Illegal interview questions are a minefield for job seekers. You may choose not to work for a company with employees who ask these questions, it could say some pretty negative things about their culture, but, then again, it may just be one uninformed person for a job you think you will love. When asked about Race, Color, Sex, Religion, National Origin, Birthplace, Age, Disability or Marital/Family Status, you have three options.
You can refuse to answer and inform the interviewer their question is at a minimum improper and probably illegal. You will be right, but winning this battle probably means you lose the job.
You can compromise your privacy and your ethics and answer the question. You won’t be happy, but your viability for the job probably continues.
Instead of directly answering the question, answer the concern that prompts the question.
Chances are the illegal questions won’t be as obvious as, “How old are you?” or “Do you have children?” They might talk about their children and see if you commiserate or say they know someone from your college and ask if you graduated the same year. Good defusing answers would be commenting on the picture of their family on their desk or saying that family friendly companies are good places to work but you are most interested in the responsibilities of this position as it seems a great fit. For the age/college question, you could comment how much you loved your alma mater and hope that the friend had as good an experience as you did, or does the interviewer know anyone else who went there?

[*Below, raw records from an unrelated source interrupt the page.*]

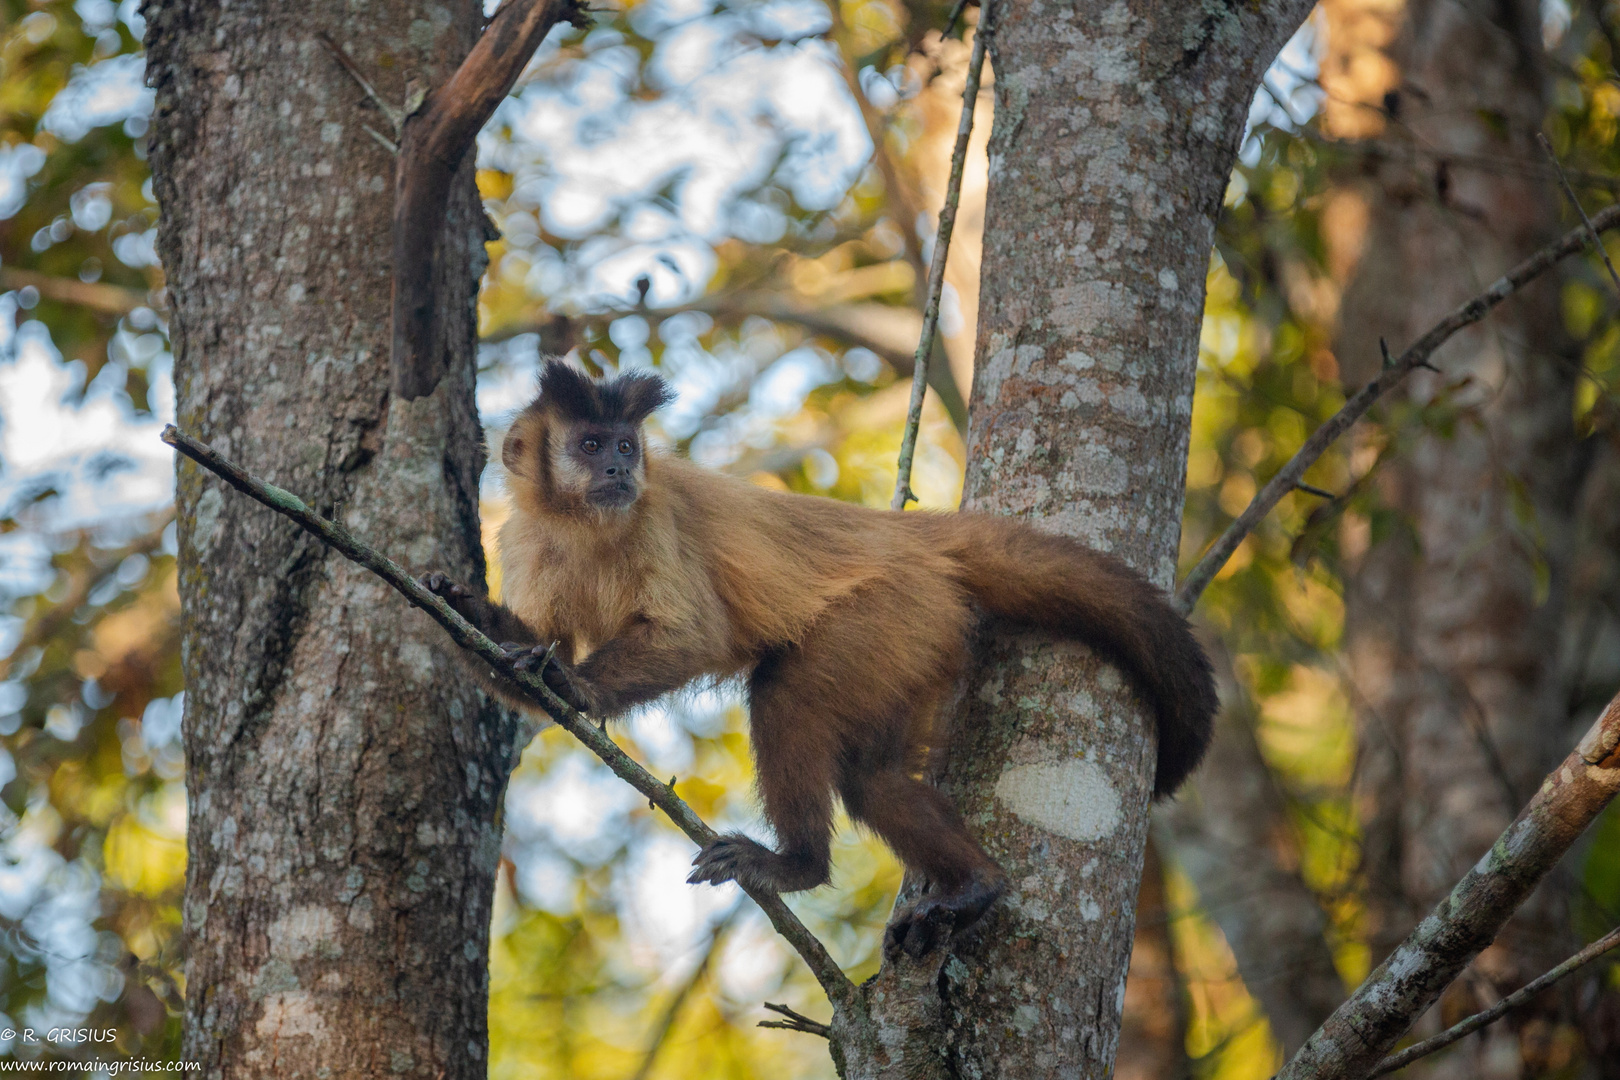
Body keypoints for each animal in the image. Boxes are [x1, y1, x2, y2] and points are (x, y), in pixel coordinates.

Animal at [421, 362, 1218, 965]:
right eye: (589, 444)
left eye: (623, 445)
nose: (620, 464)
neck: (580, 526)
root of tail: (906, 537)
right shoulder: (525, 539)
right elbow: (523, 661)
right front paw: (461, 610)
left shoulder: (652, 518)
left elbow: (691, 637)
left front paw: (574, 683)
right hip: (924, 639)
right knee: (873, 779)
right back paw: (978, 883)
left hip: (891, 612)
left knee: (787, 697)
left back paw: (797, 864)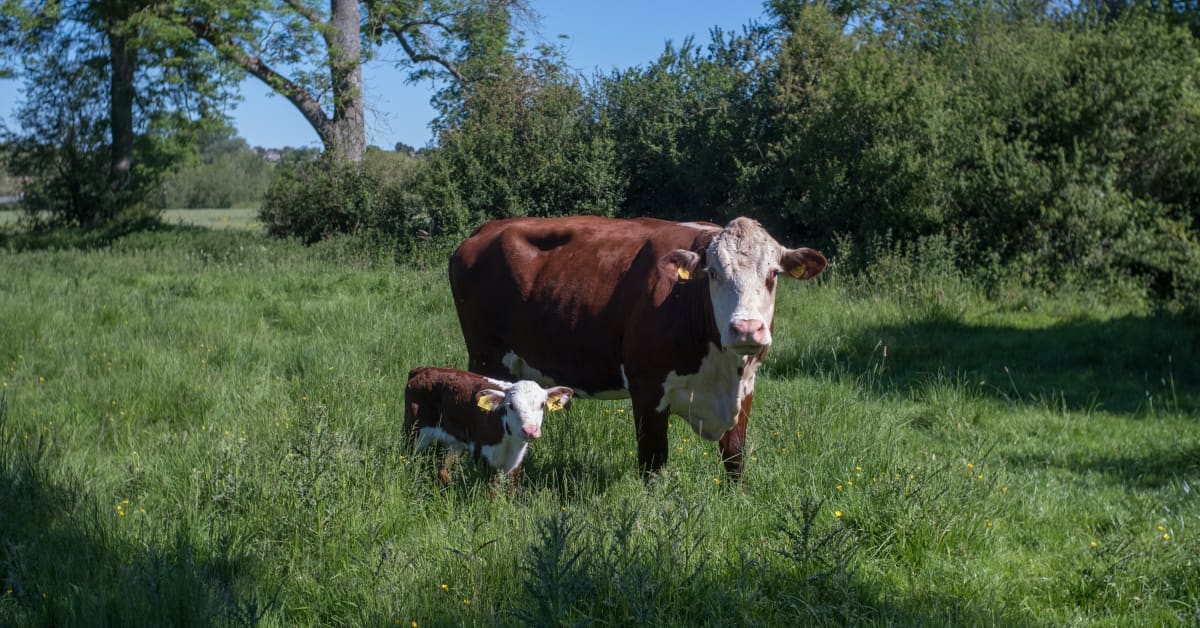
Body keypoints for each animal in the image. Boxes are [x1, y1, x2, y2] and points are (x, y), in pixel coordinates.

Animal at [400, 365, 573, 485]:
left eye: (542, 405)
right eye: (510, 406)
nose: (530, 430)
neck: (509, 442)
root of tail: (423, 369)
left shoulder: (516, 462)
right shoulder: (484, 454)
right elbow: (491, 491)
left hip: (452, 443)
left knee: (443, 470)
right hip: (413, 431)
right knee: (406, 458)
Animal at [446, 214, 830, 477]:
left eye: (773, 274)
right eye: (714, 273)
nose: (746, 329)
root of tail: (487, 230)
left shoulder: (745, 386)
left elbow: (735, 456)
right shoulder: (647, 388)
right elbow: (653, 461)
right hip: (486, 356)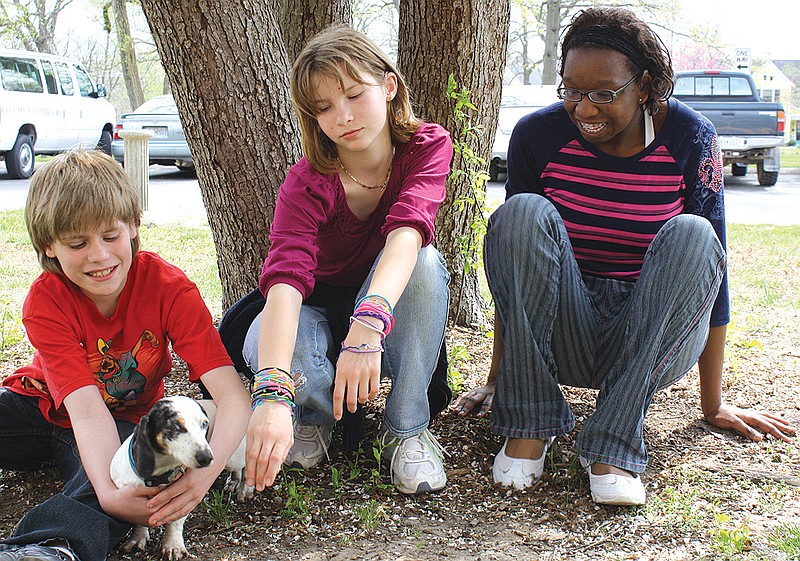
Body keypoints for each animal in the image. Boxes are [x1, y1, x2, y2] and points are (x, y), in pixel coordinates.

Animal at [111, 396, 252, 556]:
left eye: (204, 423)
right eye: (175, 426)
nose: (206, 457)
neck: (160, 474)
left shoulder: (184, 497)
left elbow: (176, 522)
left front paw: (173, 545)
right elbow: (137, 521)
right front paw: (137, 538)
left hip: (235, 458)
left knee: (245, 465)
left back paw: (245, 488)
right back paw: (233, 481)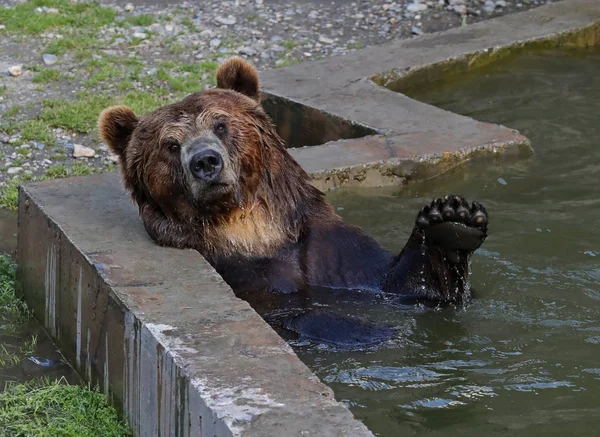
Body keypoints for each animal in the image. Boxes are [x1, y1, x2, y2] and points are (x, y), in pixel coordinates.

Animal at [98, 57, 490, 344]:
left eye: (220, 125)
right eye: (170, 144)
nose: (205, 162)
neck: (252, 230)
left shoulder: (327, 248)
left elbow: (396, 281)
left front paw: (452, 222)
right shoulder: (235, 268)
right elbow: (282, 311)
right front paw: (366, 330)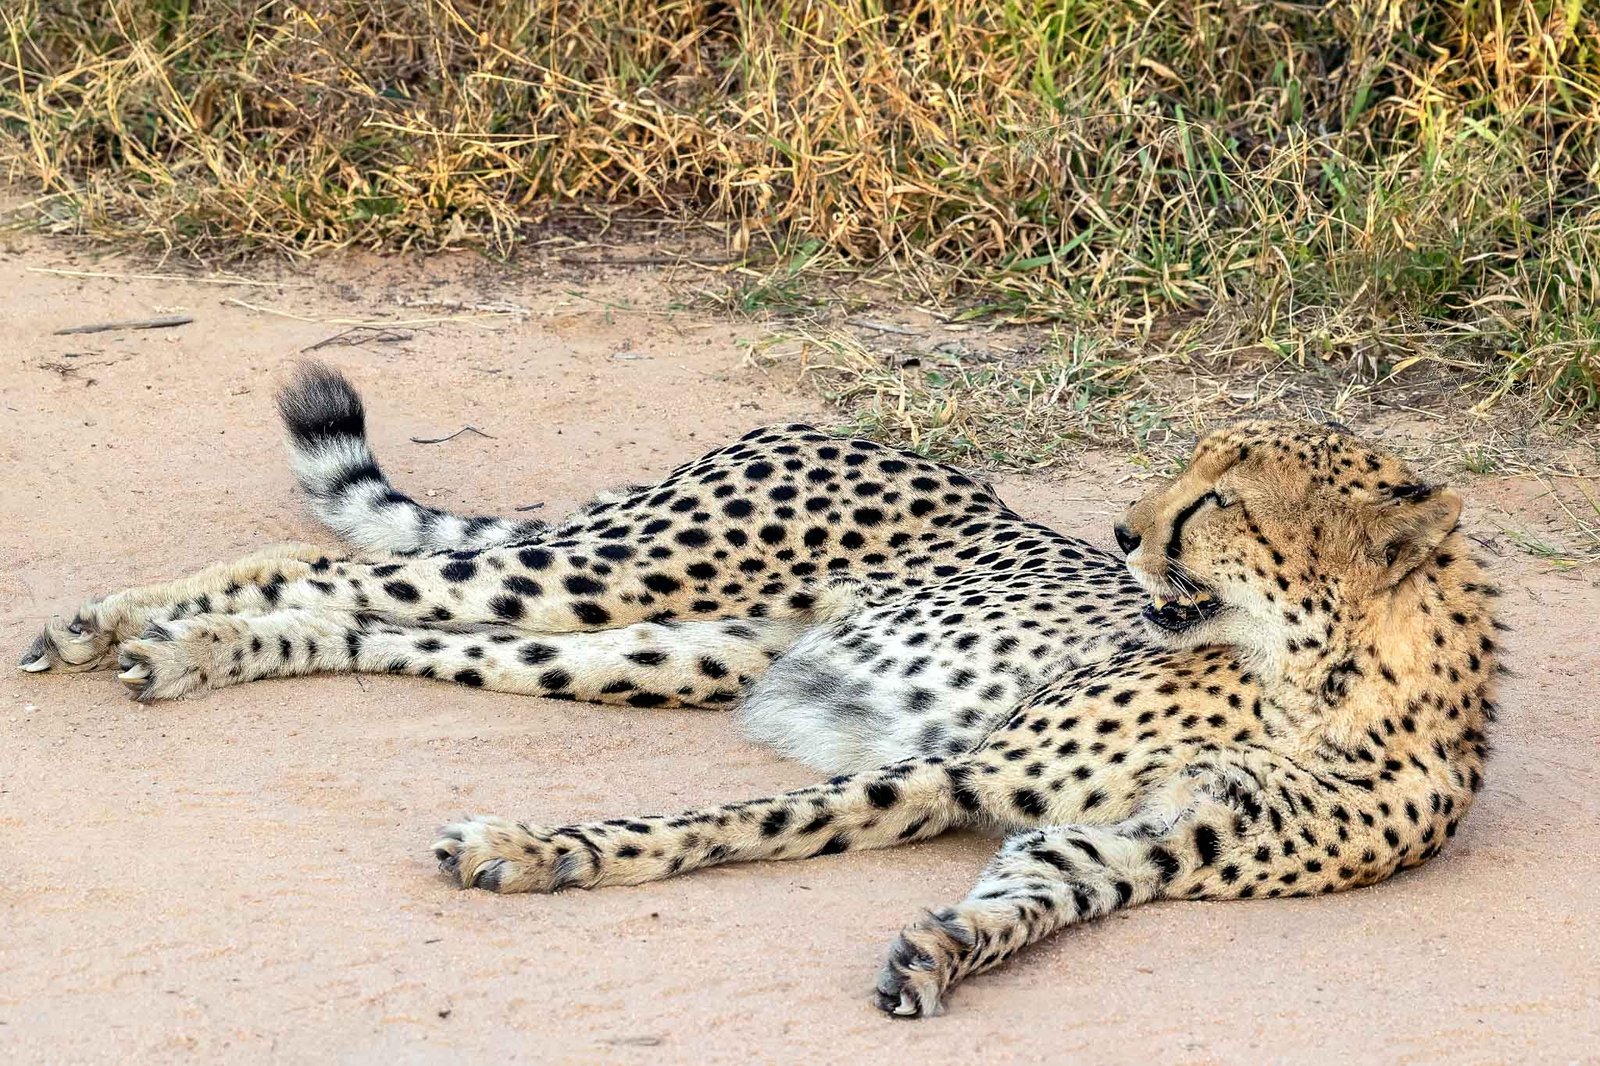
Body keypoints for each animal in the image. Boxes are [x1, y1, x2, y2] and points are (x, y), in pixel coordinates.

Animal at [19, 362, 1500, 1017]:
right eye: (1190, 474)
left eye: (1219, 499)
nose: (1126, 531)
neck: (1324, 681)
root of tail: (831, 427)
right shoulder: (968, 767)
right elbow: (728, 823)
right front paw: (541, 846)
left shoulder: (1117, 847)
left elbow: (1027, 902)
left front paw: (942, 950)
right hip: (626, 566)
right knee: (352, 567)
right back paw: (126, 623)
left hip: (662, 645)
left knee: (377, 620)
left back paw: (191, 644)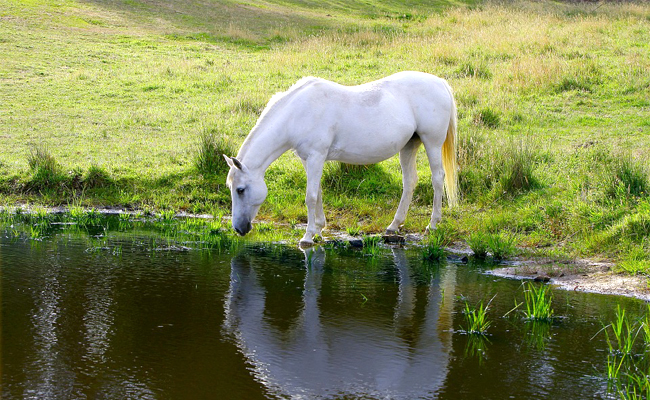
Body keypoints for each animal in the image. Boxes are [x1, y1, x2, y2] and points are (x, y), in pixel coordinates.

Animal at [225, 72, 458, 247]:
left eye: (240, 190)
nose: (239, 228)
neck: (298, 112)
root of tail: (440, 82)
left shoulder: (316, 156)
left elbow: (310, 196)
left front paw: (307, 237)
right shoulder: (309, 159)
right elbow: (317, 192)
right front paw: (319, 229)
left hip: (432, 143)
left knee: (438, 179)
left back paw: (433, 225)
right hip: (409, 146)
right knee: (409, 182)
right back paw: (393, 226)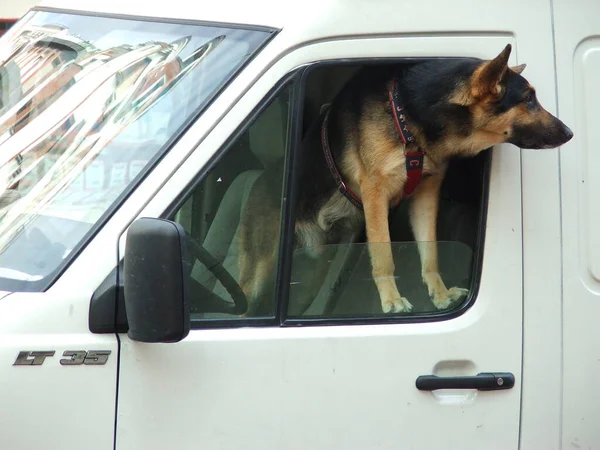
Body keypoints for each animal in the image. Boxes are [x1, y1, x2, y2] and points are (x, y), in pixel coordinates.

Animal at [237, 44, 576, 314]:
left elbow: (430, 251)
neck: (410, 119)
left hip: (310, 272)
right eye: (529, 99)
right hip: (260, 272)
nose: (570, 133)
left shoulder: (425, 195)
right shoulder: (375, 194)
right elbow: (384, 253)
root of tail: (263, 179)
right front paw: (391, 299)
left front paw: (439, 294)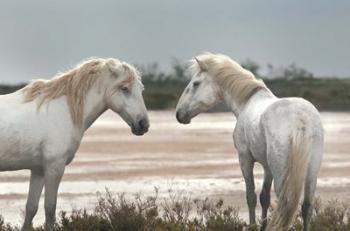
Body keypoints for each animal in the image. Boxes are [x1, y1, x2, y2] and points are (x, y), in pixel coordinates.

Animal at [0, 57, 149, 229]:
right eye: (125, 88)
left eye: (141, 89)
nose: (144, 124)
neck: (63, 111)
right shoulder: (54, 167)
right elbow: (50, 209)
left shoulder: (38, 170)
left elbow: (31, 209)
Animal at [176, 52, 324, 231]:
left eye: (196, 83)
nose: (179, 114)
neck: (247, 102)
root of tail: (301, 119)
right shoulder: (267, 167)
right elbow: (264, 197)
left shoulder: (245, 159)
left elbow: (251, 196)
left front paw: (253, 225)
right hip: (312, 171)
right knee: (307, 206)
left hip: (282, 173)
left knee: (286, 205)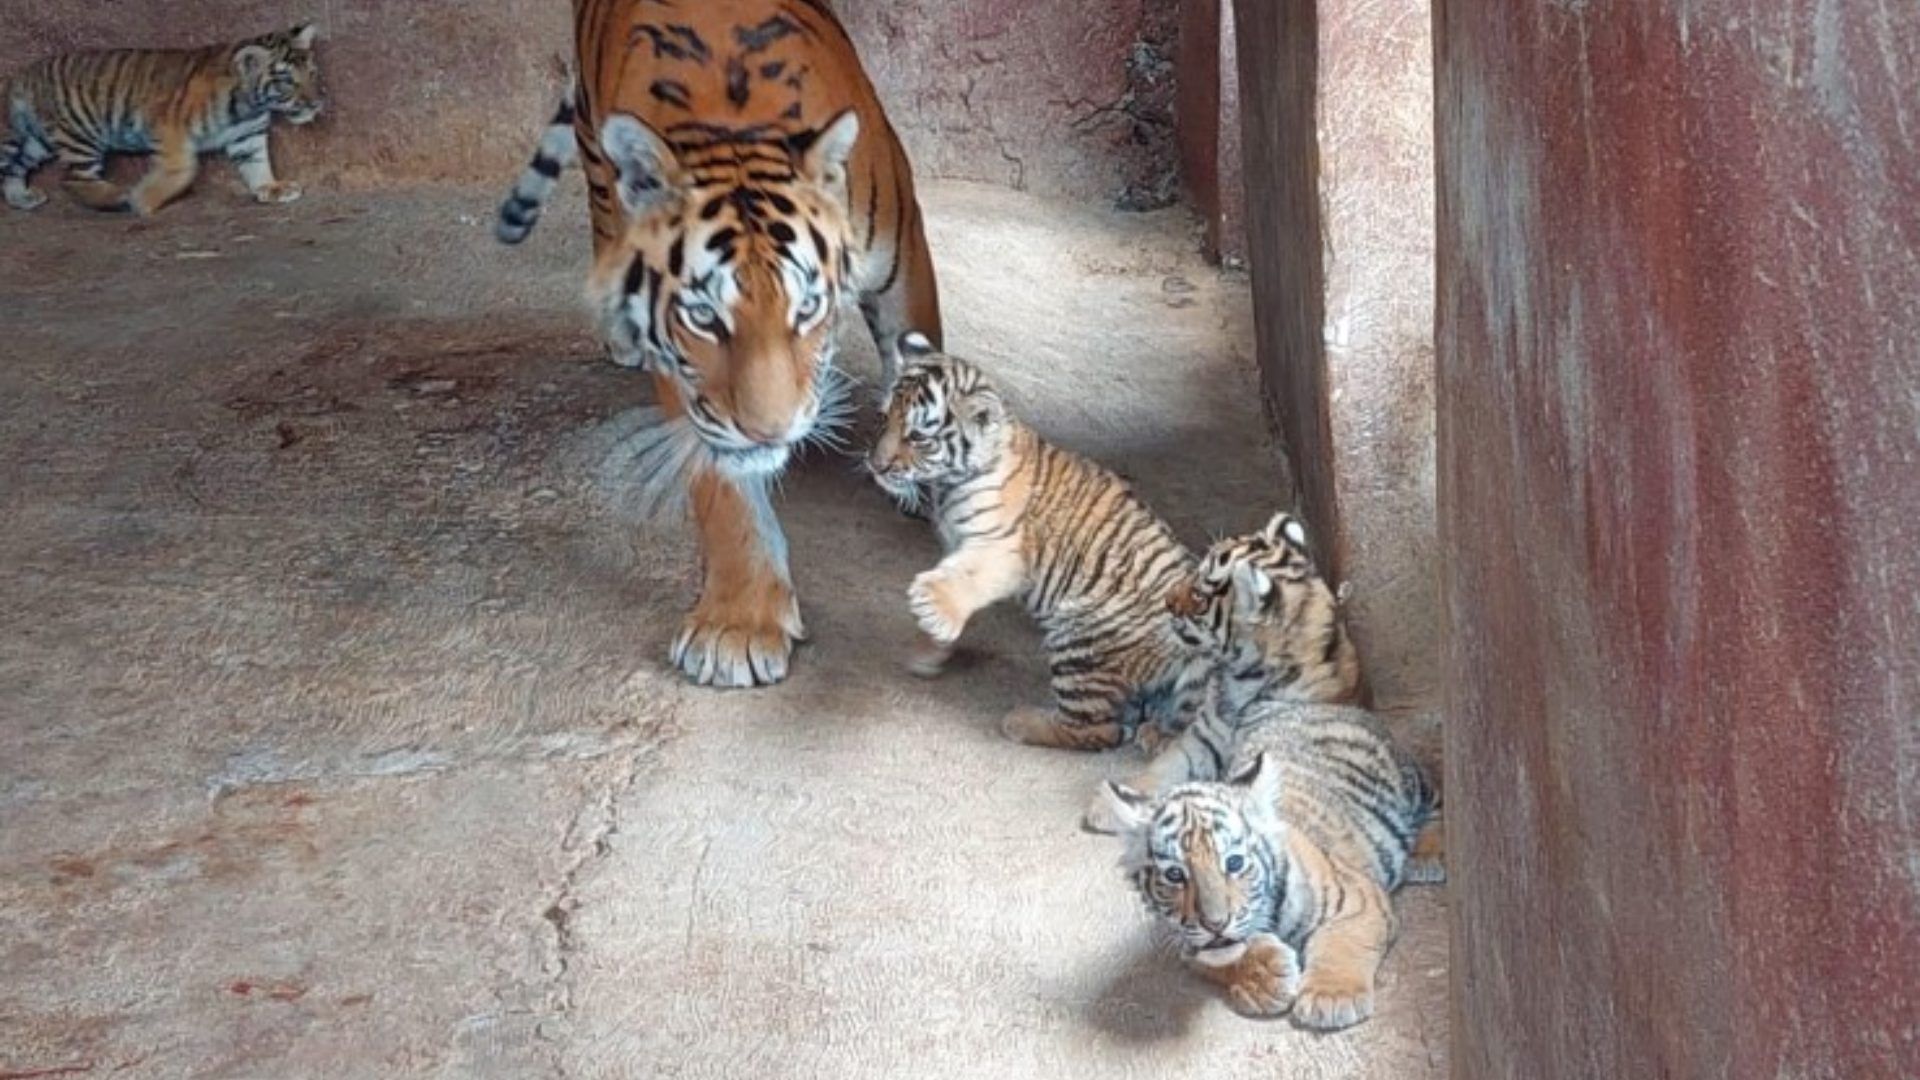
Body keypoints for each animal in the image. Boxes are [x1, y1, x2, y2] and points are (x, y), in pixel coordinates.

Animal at [499, 0, 940, 684]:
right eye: (705, 316)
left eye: (807, 307)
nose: (770, 432)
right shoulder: (688, 375)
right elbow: (722, 489)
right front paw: (740, 624)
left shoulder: (904, 259)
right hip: (597, 148)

Gracefully avoiding the question and steering your conversation elsewhere is a great tactic. Redirecting the question to your interviewer and keeping your answers to the illegal questions short and general work well, too.
If your interviewer isn’t disarmed from their pursuit of a specific answer to an illegal question, you may have to resort to, “Can you help me understand how this question is relevant to the position?” or “I’m confident I can handle the requirements of this position.” But, remember to keep you tone light and engaging. Most of these questions are asked accidentally or without nefarious intent, so acting with diplomacy is a credit to your interview ability and to your hireability.